TRIBUNNEWS.COM - Hilirisasi menjadi salah satu kebijakan kunci dari Presiden Joko Widodo selama dua periode memimpin Indonesia. Kebijakan ini pun telah menjadi topik perdebatan hangat, baik pada perspektif dalam negeri maupun internasional.
Salah satu aspek penting yang memicu diskusi tersebut adalah gugatan yang diajukan oleh Organisasi Perdagangan Dunia (WTO) terkait larangan ekspor bijih mentah, khususnya nikel. Kebijakan ini dinilai bertentangan dengan aturan perdagangan internasional karena dianggap membatasi akses pasar global terhadap bahan mentah, yang memicu reaksi dari sejumlah negara konsumen, terutama Uni Eropa.
Namun, dari perspektif dalam negeri, kebijakan hilirisasi mendapatkan dukungan yang signifikan.
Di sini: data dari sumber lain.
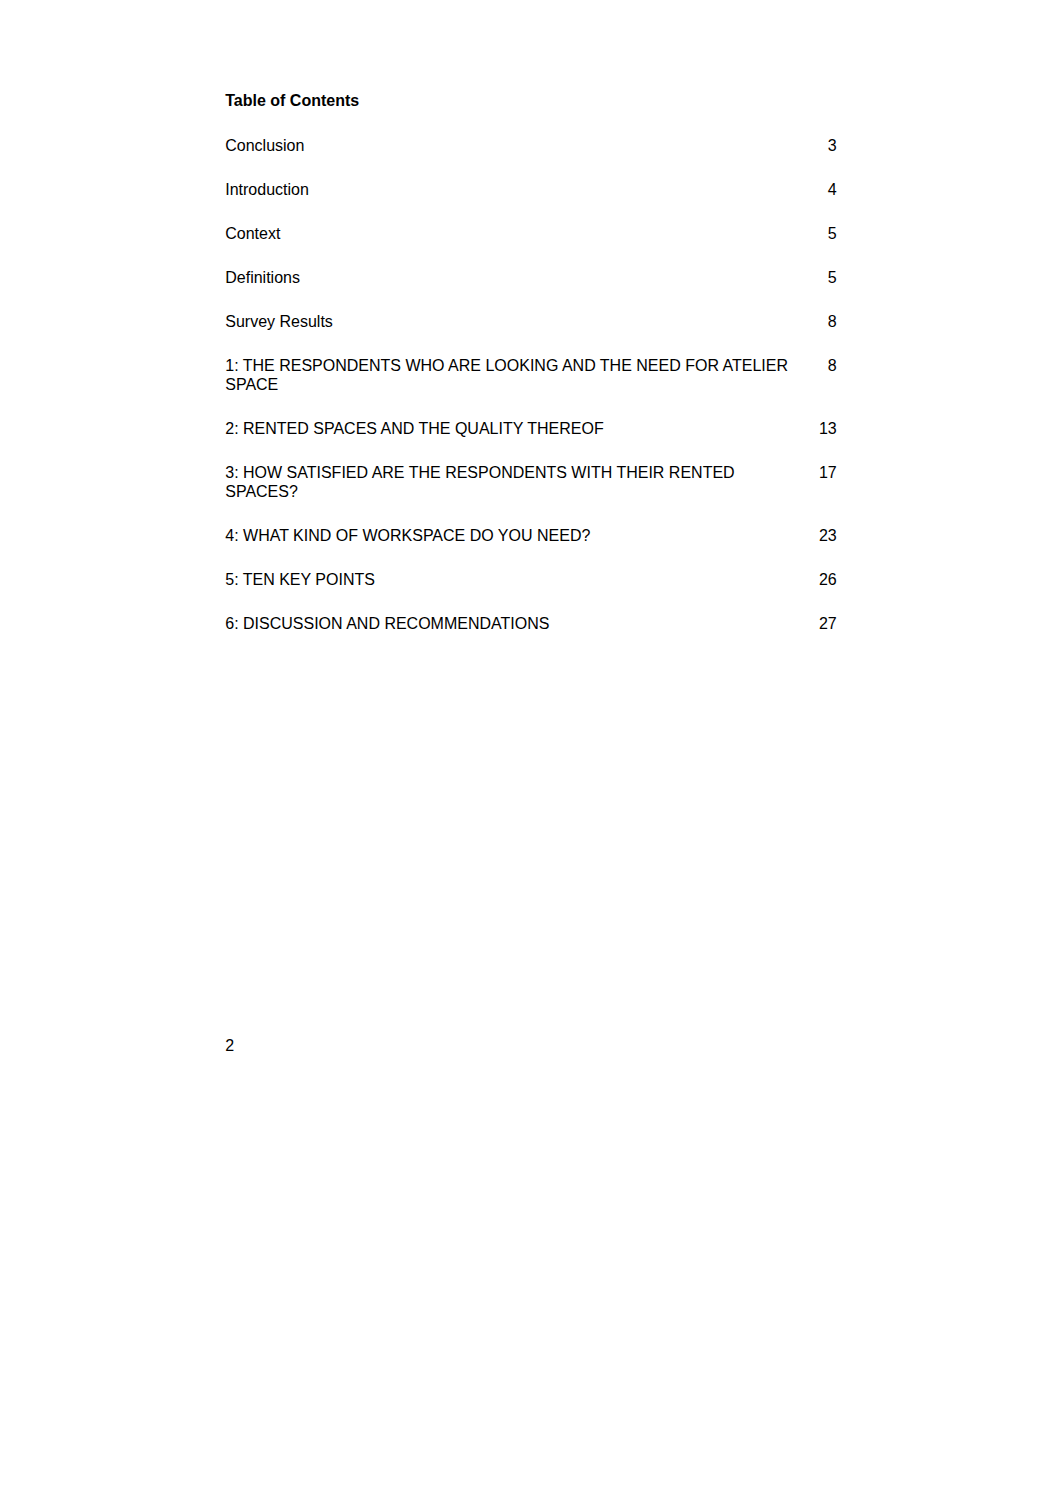Table of Contents
Conclusion 3
Introduction 4
Context 5
Definitions 5
Survey Results 8
1: THE RESPONDENTS WHO ARE LOOKING AND THE NEED FOR ATELIER SPACE 8
2: RENTED SPACES AND THE QUALITY THEREOF 13
3: HOW SATISFIED ARE THE RESPONDENTS WITH THEIR RENTED SPACES? 17
4: WHAT KIND OF WORKSPACE DO YOU NEED? 23
5: TEN KEY POINTS 26
6: DISCUSSION AND RECOMMENDATIONS 27
2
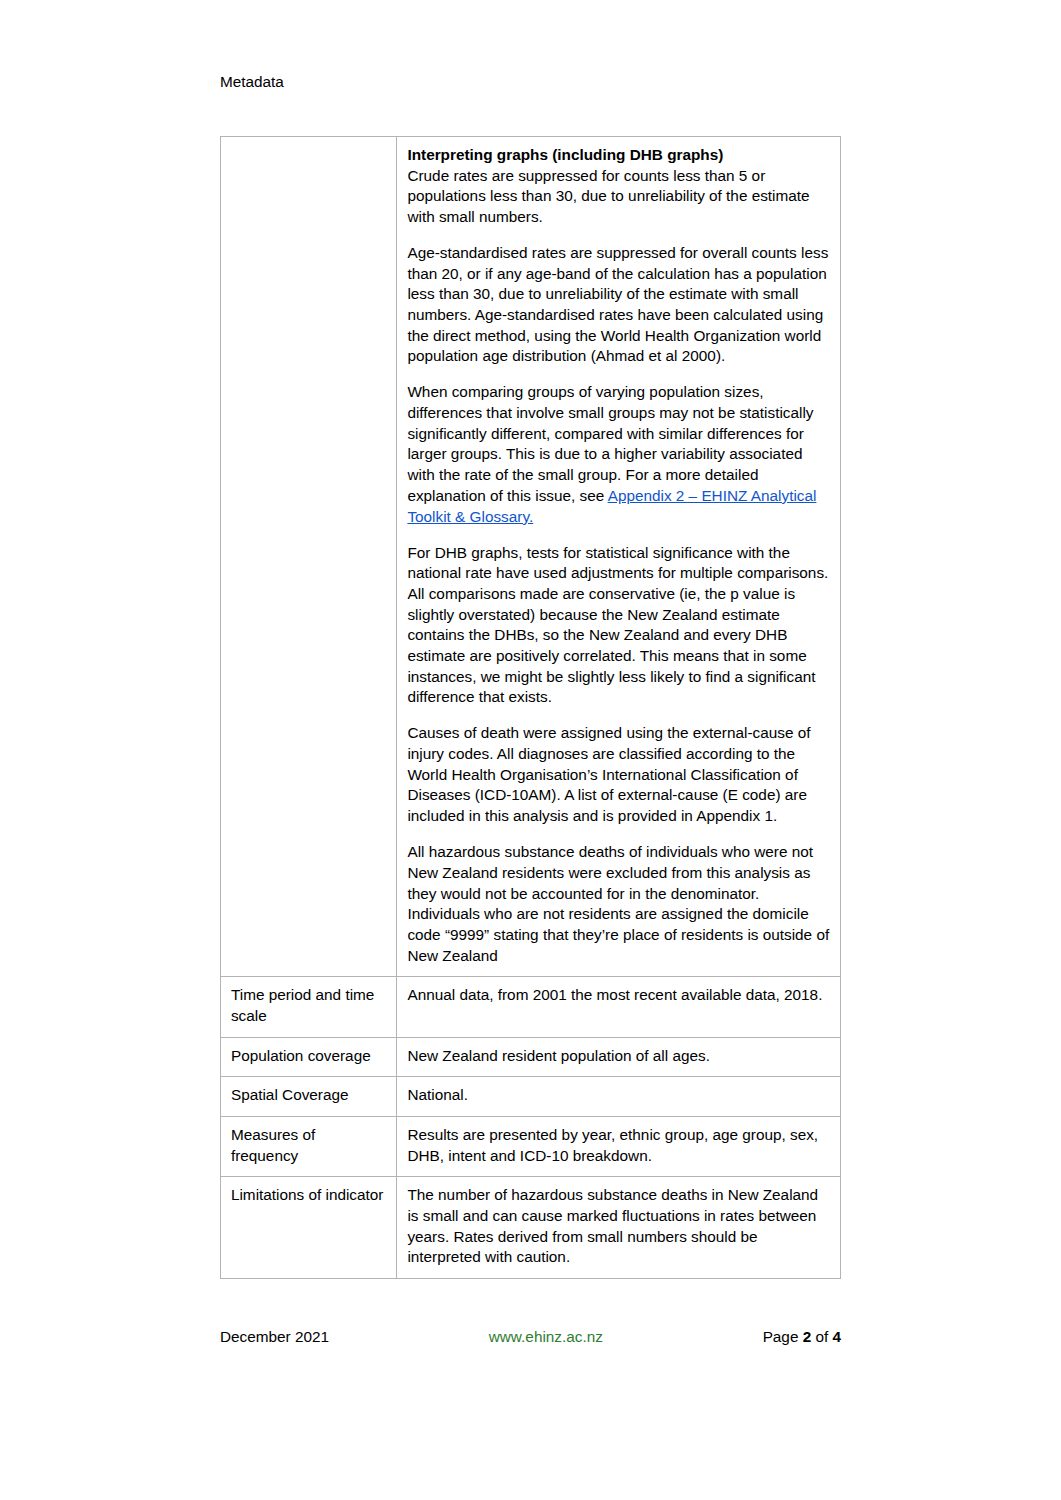Metadata
| | Interpreting graphs (including DHB graphs) Crude rates are suppressed for counts less than 5 or populations less than 30, due to unreliability of the estimate with small numbers. Age-standardised rates are suppressed for overall counts less than 20, or if any age-band of the calculation has a population less than 30, due to unreliability of the estimate with small numbers. Age-standardised rates have been calculated using the direct method, using the World Health Organization world population age distribution (Ahmad et al 2000). When comparing groups of varying population sizes, differences that involve small groups may not be statistically significantly different, compared with similar differences for larger groups. This is due to a higher variability associated with the rate of the small group. For a more detailed explanation of this issue, see Appendix 2 – EHINZ Analytical Toolkit & Glossary. For DHB graphs, tests for statistical significance with the national rate have used adjustments for multiple comparisons. All comparisons made are conservative (ie, the p value is slightly overstated) because the New Zealand estimate contains the DHBs, so the New Zealand and every DHB estimate are positively correlated. This means that in some instances, we might be slightly less likely to find a significant difference that exists. Causes of death were assigned using the external-cause of injury codes. All diagnoses are classified according to the World Health Organisation’s International Classification of Diseases (ICD-10AM). A list of external-cause (E code) are included in this analysis and is provided in Appendix 1. All hazardous substance deaths of individuals who were not New Zealand residents were excluded from this analysis as they would not be accounted for in the denominator. Individuals who are not residents are assigned the domicile code “9999” stating that they’re place of residents is outside of New Zealand |
| Time period and time scale | Annual data, from 2001 the most recent available data, 2018. |
| Population coverage | New Zealand resident population of all ages. |
| Spatial Coverage | National. |
| Measures of frequency | Results are presented by year, ethnic group, age group, sex, DHB, intent and ICD-10 breakdown. |
| Limitations of indicator | The number of hazardous substance deaths in New Zealand is small and can cause marked fluctuations in rates between years. Rates derived from small numbers should be interpreted with caution. |
December 2021
www.ehinz.ac.nz
Page 2 of 4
Hilirisasi dianggap sukses dalam menciptakan nilai tambah ekonomi, membuka lapangan kerja, dan meningkatkan pendapatan negara melalui pajak serta industri pengolahan. Langkah strategis ini bertujuan untuk mendorong komoditas ekspor Indonesia agar tidak lagi dalam bentuk bahan mentah, tetapi sudah berupa barang setengah jadi, yang memiliki nilai ekonomi lebih tinggi.
Dalam pidatonya di Sidang Tahunan MPR dan Sidang Bersama DPR-DPD pada 16 Agustus 2024, Presiden Jokowi menyebutkan bahwa program hilirisasi yang dimulai dari nikel, bauksit, tembaga, akan terus dilanjutkan, di mana komoditas berikutnya yang akan mendapat perlakuan serupa adalah timah.
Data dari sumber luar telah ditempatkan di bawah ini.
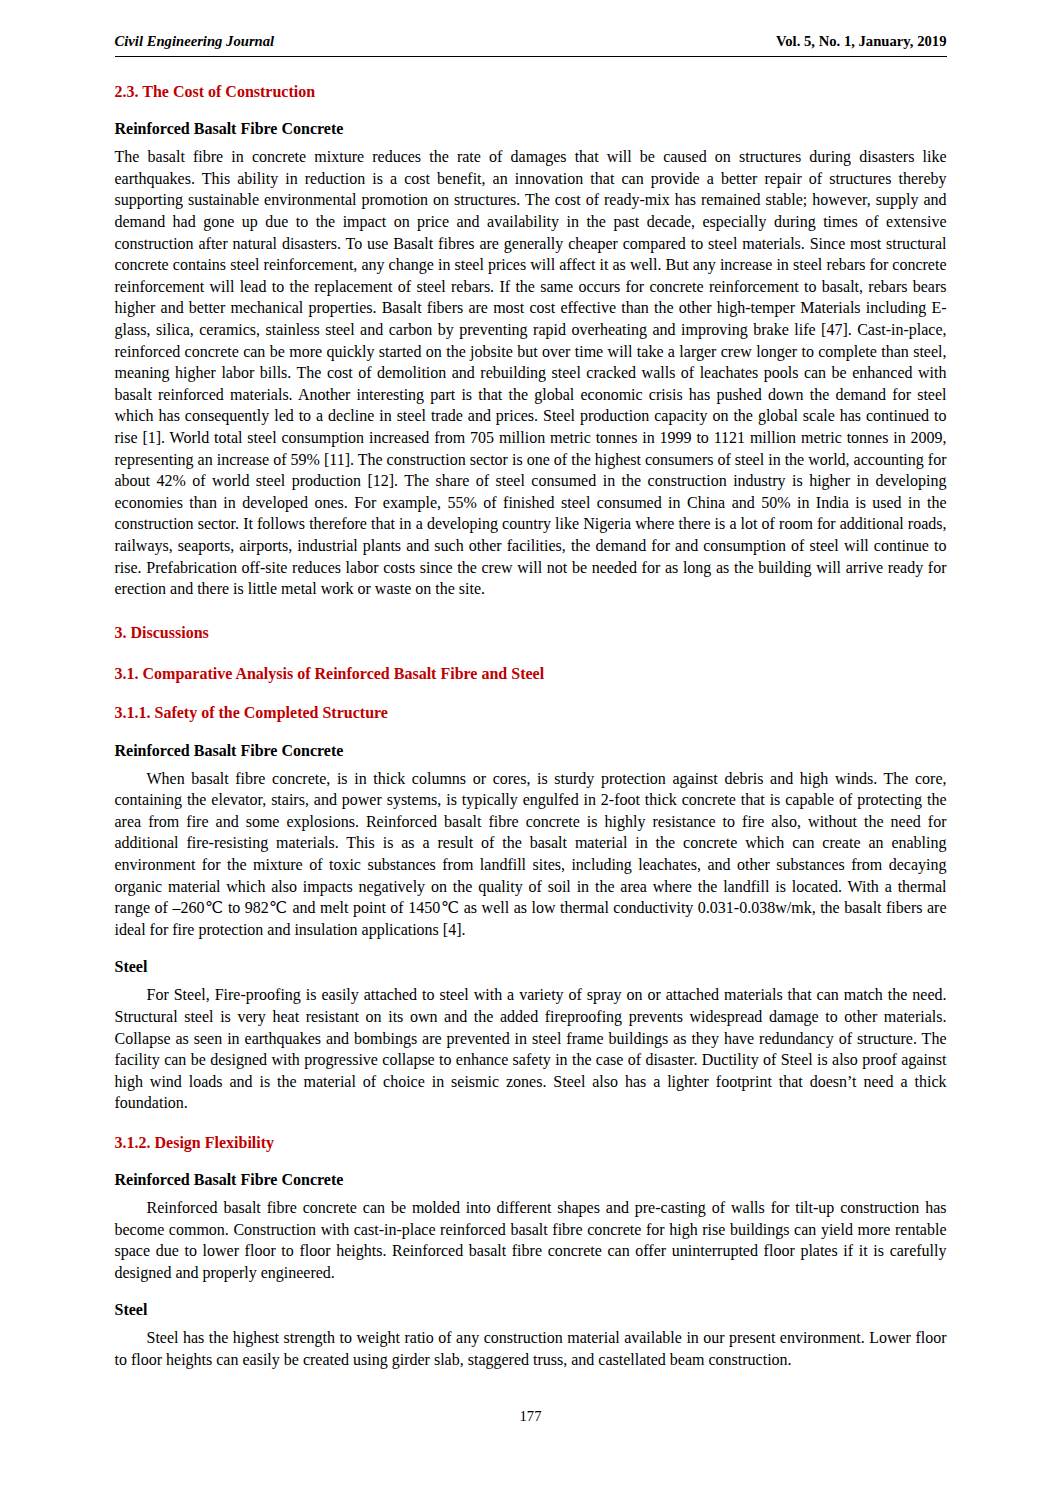Civil Engineering Journal Vol. 5, No. 1, January, 2019
2.3. The Cost of Construction
Reinforced Basalt Fibre Concrete
The basalt fibre in concrete mixture reduces the rate of damages that will be caused on structures during disasters like earthquakes. This ability in reduction is a cost benefit, an innovation that can provide a better repair of structures thereby supporting sustainable environmental promotion on structures. The cost of ready-mix has remained stable; however, supply and demand had gone up due to the impact on price and availability in the past decade, especially during times of extensive construction after natural disasters. To use Basalt fibres are generally cheaper compared to steel materials. Since most structural concrete contains steel reinforcement, any change in steel prices will affect it as well. But any increase in steel rebars for concrete reinforcement will lead to the replacement of steel rebars. If the same occurs for concrete reinforcement to basalt, rebars bears higher and better mechanical properties. Basalt fibers are most cost effective than the other high-temper Materials including E-glass, silica, ceramics, stainless steel and carbon by preventing rapid overheating and improving brake life [47]. Cast-in-place, reinforced concrete can be more quickly started on the jobsite but over time will take a larger crew longer to complete than steel, meaning higher labor bills. The cost of demolition and rebuilding steel cracked walls of leachates pools can be enhanced with basalt reinforced materials. Another interesting part is that the global economic crisis has pushed down the demand for steel which has consequently led to a decline in steel trade and prices. Steel production capacity on the global scale has continued to rise [1]. World total steel consumption increased from 705 million metric tonnes in 1999 to 1121 million metric tonnes in 2009, representing an increase of 59% [11]. The construction sector is one of the highest consumers of steel in the world, accounting for about 42% of world steel production [12]. The share of steel consumed in the construction industry is higher in developing economies than in developed ones. For example, 55% of finished steel consumed in China and 50% in India is used in the construction sector. It follows therefore that in a developing country like Nigeria where there is a lot of room for additional roads, railways, seaports, airports, industrial plants and such other facilities, the demand for and consumption of steel will continue to rise. Prefabrication off-site reduces labor costs since the crew will not be needed for as long as the building will arrive ready for erection and there is little metal work or waste on the site.
3. Discussions
3.1. Comparative Analysis of Reinforced Basalt Fibre and Steel
3.1.1. Safety of the Completed Structure
Reinforced Basalt Fibre Concrete
When basalt fibre concrete, is in thick columns or cores, is sturdy protection against debris and high winds. The core, containing the elevator, stairs, and power systems, is typically engulfed in 2-foot thick concrete that is capable of protecting the area from fire and some explosions. Reinforced basalt fibre concrete is highly resistance to fire also, without the need for additional fire-resisting materials. This is as a result of the basalt material in the concrete which can create an enabling environment for the mixture of toxic substances from landfill sites, including leachates, and other substances from decaying organic material which also impacts negatively on the quality of soil in the area where the landfill is located. With a thermal range of –260℃ to 982℃ and melt point of 1450℃ as well as low thermal conductivity 0.031-0.038w/mk, the basalt fibers are ideal for fire protection and insulation applications [4].
Steel
For Steel, Fire-proofing is easily attached to steel with a variety of spray on or attached materials that can match the need. Structural steel is very heat resistant on its own and the added fireproofing prevents widespread damage to other materials. Collapse as seen in earthquakes and bombings are prevented in steel frame buildings as they have redundancy of structure. The facility can be designed with progressive collapse to enhance safety in the case of disaster. Ductility of Steel is also proof against high wind loads and is the material of choice in seismic zones. Steel also has a lighter footprint that doesn’t need a thick foundation.
3.1.2. Design Flexibility
Reinforced Basalt Fibre Concrete
Reinforced basalt fibre concrete can be molded into different shapes and pre-casting of walls for tilt-up construction has become common. Construction with cast-in-place reinforced basalt fibre concrete for high rise buildings can yield more rentable space due to lower floor to floor heights. Reinforced basalt fibre concrete can offer uninterrupted floor plates if it is carefully designed and properly engineered.
Steel
Steel has the highest strength to weight ratio of any construction material available in our present environment. Lower floor to floor heights can easily be created using girder slab, staggered truss, and castellated beam construction.
177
"Alhamdulillah, sampai saat ini telah terbangun smelter dan industri pengolahan untuk nikel, bauksit, dan tembaga yang membuka lebih dari 200 ribu lapangan kerja dan meningkatkan pendapatan negara Rp158 triliun selama 8 tahun ini," katanya.
Jokowi juga menegaskan bahwa hilirisasi tidak akan berhenti di pertambangan. Sektor-sektor lain seperti perkebunan, pertanian, dan kelautan, juga menjadi fokus ke depan.
Presiden Terpilih RI 2024-2029 Prabowo Subianto pun mengaminkan hal tersebut. Melalui hilirisasi, tambah Prabowo, kekayaan alam Indonesia nantinya dapat diolah di Indonesia, sehingga memberi nilai tambah bagi negara.
"Hilirisasi berarti kekayaan alam kita harus diolah, jadi produk-produk yang nilainya naik supaya rakyat kita bisa makmur, supaya kekayaan itu dinikmati oleh seluruh rakyat Indonesia," kata Prabowo saat menghadiri acara bertajuk 'Silaturahmi & Deklarasi DPW Paguyuban Keluarga Besar Pujakesuma Provinsi Jambi' yang digelar di Abadi Convention Center (ACC), Jambi, Selasa (9/1/2024).
Karenanya, ia menegaskan bahwa hilirisasi yang dijalankan Presiden Jokowi harus dilanjutkan di era selanjutnya.
Dampak positif hilirisasi 10 tahun pemerintahan Jokowi
Kebijakan hilirisasi Indonesia diawali dengan pelarangan ekspor nikel mentah pada awal 2020. Saat itu, ditetapkan bahwa bijih nikel harus diolah terlebih dahulu di smelter Indonesia. Setelah nikel, menyusul larangan ekspor bijih bauksit per 10 Juni 2023.
Selanjutnya, komoditas tambang lain yang akan diatur ekspornya adalah tembaga yang bila merujuk pada rencana terbaru, akan dimulai pada 1 Januari 2025.
Hasil hilirisasi nikel sendiri menunjukkan nilai ekspor yang sangat menjanjikan, mencapai 40 miliar dolar AS pada 2023. Angka ini melonjak drastis dibanding pada 2014 yang berjumlah 2 miliar dolar AS.
Sejak 2020, ekspor nikel telah menunjukkan tren kenaikan. Pada tahun tersebut, nilainya sebesar 11,6 miliar dolar AS. Pada 2021 melonjak ke 22,2 miliar dolar AS. Tahun berikutnya, yaitu 2022, angkanya naik hingga 33,8 miliar dolar AS.
Langkah Pemerintah dalam meningkatkan nilai tambah ini tidak hanya memacu kinerja ekspor, namun juga menciptakan lapangan pekerjaan dan menjaga resiliensi perekonomian. Ke depan, Pemerintah juga akan melakukan ekspansi pada ekosistem yang lebih luas seperti pembuatan kendaraan listrik dalam negeri terutama pada produksi baterai.